Reviewer : Steve Redhead is professor of sport and media cultures, Chelsea School, University of Brighton.
15 July 2010
The militarisation of entertainment, or what Roger Stahl astutely labels “militainment”, is a new social formation for our catastrophic times. In a year when The Hurt Locker won both cinema awards and liberal approval, and the sport-related non-fiction of Invictus looked like a war film when translated to the screen, the whole question of the militarisation of popular culture is an important contemporary cultural and political issue. Indeed, Stahl conceives of war as an extreme sport, and spots discourses of militainment everywhere. Militainment, Inc. started out as a documentary in 2007, made by Stahl about militarism and pop culture in the US. This is the book of the film, and it is well worth reading. Put it on the war, pop and media shelf alongside James Der Derian’s 2001 book Virtuous War: Mapping the Military-Industrial-Media-Entertainment Complex.

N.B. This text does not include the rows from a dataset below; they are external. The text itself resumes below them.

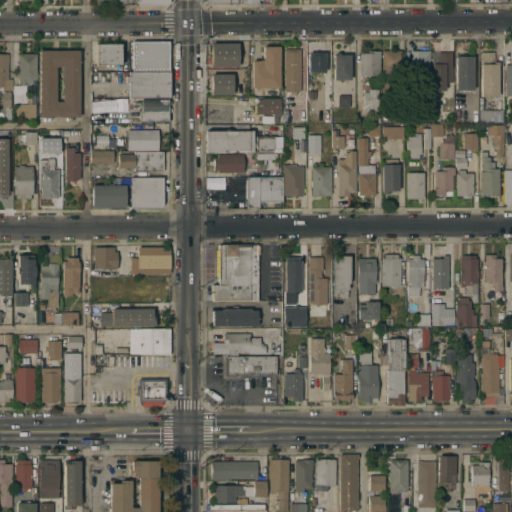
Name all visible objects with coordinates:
building: (24, 0)
building: (102, 1)
building: (151, 1)
building: (152, 1)
building: (218, 1)
building: (229, 1)
building: (244, 1)
building: (282, 1)
road: (123, 12)
traffic signals: (187, 26)
road: (256, 26)
building: (107, 54)
building: (108, 54)
building: (147, 54)
building: (222, 54)
building: (149, 56)
building: (387, 59)
building: (417, 60)
building: (316, 61)
building: (314, 62)
building: (369, 62)
building: (367, 63)
building: (341, 65)
building: (339, 66)
building: (418, 66)
building: (26, 67)
building: (266, 68)
building: (25, 69)
building: (264, 69)
building: (439, 69)
building: (290, 70)
building: (291, 70)
building: (441, 70)
building: (464, 71)
building: (3, 72)
building: (390, 72)
building: (462, 73)
building: (488, 73)
building: (507, 77)
building: (508, 77)
building: (487, 80)
building: (58, 82)
building: (147, 82)
building: (58, 83)
building: (147, 83)
building: (220, 84)
building: (4, 87)
building: (370, 99)
building: (343, 100)
building: (367, 100)
building: (433, 100)
building: (340, 101)
building: (266, 105)
building: (268, 105)
building: (149, 108)
building: (24, 109)
building: (152, 109)
building: (25, 110)
road: (85, 114)
building: (490, 114)
building: (488, 116)
building: (267, 118)
road: (43, 126)
building: (371, 129)
building: (435, 129)
building: (371, 130)
building: (392, 131)
building: (65, 132)
building: (390, 132)
building: (295, 133)
building: (28, 136)
building: (495, 136)
building: (336, 137)
building: (425, 137)
building: (28, 138)
building: (141, 138)
building: (99, 139)
building: (140, 139)
building: (229, 139)
building: (469, 139)
building: (494, 139)
building: (226, 141)
building: (263, 141)
building: (437, 141)
building: (467, 141)
building: (263, 142)
building: (335, 142)
building: (4, 143)
building: (313, 143)
building: (5, 144)
building: (48, 144)
building: (312, 144)
building: (413, 144)
building: (47, 145)
building: (412, 146)
building: (445, 146)
building: (360, 152)
building: (458, 152)
building: (99, 156)
building: (101, 156)
building: (226, 158)
building: (140, 159)
building: (141, 159)
building: (459, 161)
building: (227, 162)
building: (71, 163)
building: (70, 165)
building: (225, 167)
building: (364, 169)
building: (346, 173)
building: (344, 174)
building: (389, 174)
building: (487, 175)
building: (388, 177)
building: (486, 177)
building: (47, 178)
building: (46, 179)
building: (292, 179)
building: (320, 179)
building: (22, 180)
road: (185, 180)
building: (290, 180)
building: (443, 180)
building: (318, 181)
building: (441, 181)
building: (4, 182)
building: (21, 182)
building: (463, 183)
building: (4, 184)
building: (364, 184)
building: (414, 184)
building: (462, 184)
building: (412, 185)
building: (506, 186)
building: (507, 186)
building: (262, 189)
building: (260, 190)
building: (128, 192)
building: (144, 192)
building: (106, 196)
building: (219, 198)
road: (256, 228)
building: (104, 256)
building: (103, 257)
building: (150, 260)
building: (150, 260)
building: (510, 268)
building: (24, 269)
building: (25, 269)
building: (390, 269)
building: (388, 270)
building: (466, 270)
building: (492, 270)
building: (236, 271)
building: (292, 271)
building: (491, 271)
building: (291, 272)
building: (439, 272)
building: (509, 272)
building: (234, 273)
building: (437, 273)
building: (340, 274)
building: (365, 274)
building: (414, 274)
building: (468, 274)
building: (69, 275)
building: (4, 276)
building: (4, 276)
building: (69, 276)
building: (338, 276)
building: (363, 276)
building: (412, 276)
building: (316, 281)
building: (314, 282)
building: (46, 283)
building: (48, 283)
building: (18, 299)
building: (20, 299)
building: (368, 310)
building: (484, 310)
building: (367, 311)
building: (461, 312)
building: (463, 312)
building: (441, 313)
building: (439, 314)
building: (296, 315)
building: (234, 316)
building: (295, 316)
building: (56, 317)
building: (69, 317)
building: (125, 317)
building: (126, 317)
building: (232, 317)
building: (67, 318)
building: (389, 320)
building: (421, 321)
road: (43, 329)
road: (87, 329)
building: (360, 332)
building: (375, 332)
building: (470, 332)
building: (271, 333)
building: (506, 334)
building: (417, 337)
building: (418, 337)
building: (6, 338)
building: (147, 340)
building: (147, 341)
building: (72, 342)
building: (348, 342)
building: (71, 343)
building: (26, 344)
building: (236, 344)
building: (236, 344)
building: (25, 346)
building: (52, 348)
building: (97, 348)
building: (51, 349)
building: (2, 353)
building: (1, 354)
building: (449, 356)
building: (318, 359)
building: (411, 359)
building: (409, 360)
building: (301, 361)
building: (317, 361)
building: (248, 364)
building: (249, 365)
building: (394, 370)
building: (393, 371)
building: (489, 372)
building: (509, 373)
building: (509, 374)
building: (464, 376)
building: (70, 377)
building: (366, 377)
building: (463, 377)
building: (344, 380)
building: (292, 381)
building: (341, 381)
building: (365, 382)
building: (438, 382)
building: (23, 383)
building: (49, 383)
building: (416, 383)
building: (22, 384)
building: (48, 384)
building: (292, 384)
building: (415, 385)
building: (70, 386)
building: (5, 387)
building: (438, 387)
building: (150, 388)
building: (5, 390)
building: (150, 391)
road: (186, 395)
road: (377, 427)
road: (155, 429)
traffic signals: (186, 429)
road: (214, 429)
road: (44, 430)
road: (97, 430)
road: (115, 430)
road: (185, 463)
building: (446, 467)
building: (233, 469)
building: (444, 469)
building: (231, 470)
road: (106, 472)
building: (302, 473)
building: (322, 473)
building: (477, 473)
building: (478, 473)
building: (502, 473)
building: (300, 474)
building: (397, 474)
building: (21, 475)
building: (22, 475)
building: (47, 476)
building: (323, 476)
building: (396, 476)
building: (500, 477)
building: (46, 479)
building: (278, 480)
building: (510, 480)
building: (510, 480)
building: (277, 481)
building: (5, 482)
building: (345, 482)
building: (347, 482)
building: (375, 482)
building: (424, 482)
building: (4, 483)
building: (70, 483)
building: (70, 483)
building: (374, 483)
building: (423, 483)
building: (136, 488)
building: (135, 489)
building: (236, 491)
building: (239, 491)
building: (376, 502)
building: (441, 502)
building: (374, 503)
building: (468, 503)
road: (184, 504)
building: (466, 505)
building: (236, 506)
building: (25, 507)
building: (43, 507)
building: (44, 507)
building: (293, 507)
building: (295, 507)
building: (499, 507)
building: (403, 508)
building: (389, 509)
building: (449, 510)
building: (451, 510)
building: (325, 511)
building: (380, 511)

In an era when war is the pre-eminent media spectacle and war journalism consists of embedded “conscripts” scribbling letters home on behalf of the military, we desperately need critical thinking about war and the media for the classroom. This book helps to provide it. Stahl traces the changing civic experience of war in the US in the early 21st century, drawing on a wide range of cultural and media theories to critique the celebration of militarism in entertainment – his introduction to the book, entitled “Step right up!”, is exemplary in this regard, combining insights from the likes of Jean Baudrillard, Paul Virilio, Georges Bataille and Filippo Tommaso Marinetti with sharp, informed commentary on the links between war and the mass entertainment industry.

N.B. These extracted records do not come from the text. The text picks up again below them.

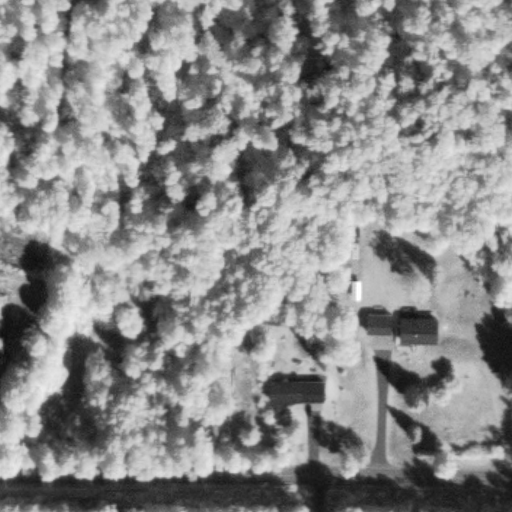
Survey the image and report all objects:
building: (412, 329)
building: (3, 345)
building: (301, 390)
road: (255, 474)
road: (378, 494)
park: (3, 501)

The bulk of the book proceeds to show the generality of the Pentagon’s influence on the entertainment industries of media, sport, video games and TV reality shows in a comprehensive mapping of militainment, taking in films such as Saving Private Ryan, Black Hawk Down and United 93, games such as Full Spectrum Warrior and Conflict: Desert Storm, and the burgeoning military toy industry, complete with collectable Marine-themed teddy bears for adults.
Where Stahl is theoretically advanced is in the development of his theme of the new consumption of war as “interactive” rather than, as in the past, passive. He shows how the citizen in the new social formation of militainment enters the military/entertainment complex anew in the Noughties – the citizen is now a virtual soldier, according to Stahl, since we are not just watching but playing war now. He is very good on how the entertainment industry in America has interpellated citizens as soldiers in various processes and practices.

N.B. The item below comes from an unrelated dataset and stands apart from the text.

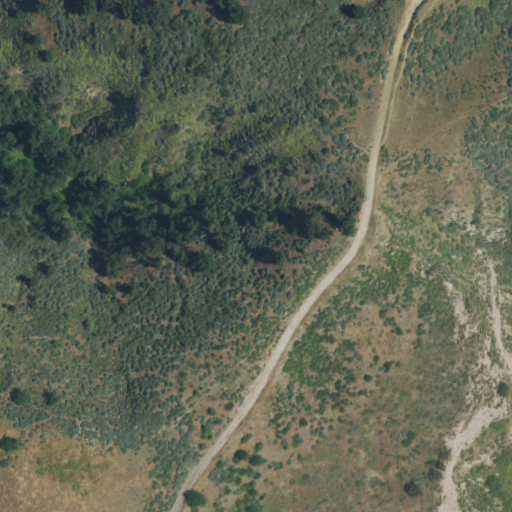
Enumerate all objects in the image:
road: (329, 271)
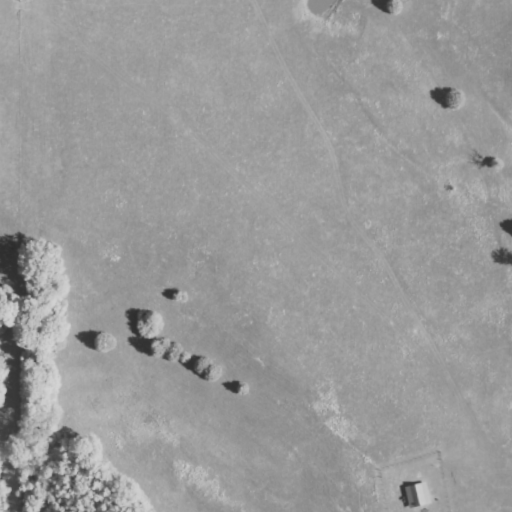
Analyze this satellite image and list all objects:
building: (418, 494)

In many ways, what we get in Militainment, Inc. is a sophisticated story of remasculinisation in one country through the discourse of militainment. Virilio proclaimed the modern turn to what he calls “endocolonisation” – in other words, the colonisation of a country’s own population. War, of course, used to be about the colonisation of other countries’ populations; militainment allows endocolonisation to proceed apace.
The problem with Stahl’s perspective is that militainment is a label generated within US culture post 9/11 and has mainly American applicability. Social formations are still specifically nation-based despite the power of globalisation over the past two decades. If the studies in this book were applied to Canada or the UK, for instance, the “results” would be very different. This is very much a book about the US. I would argue that the onset, and ideological effects, of militainment are not the same everywhere.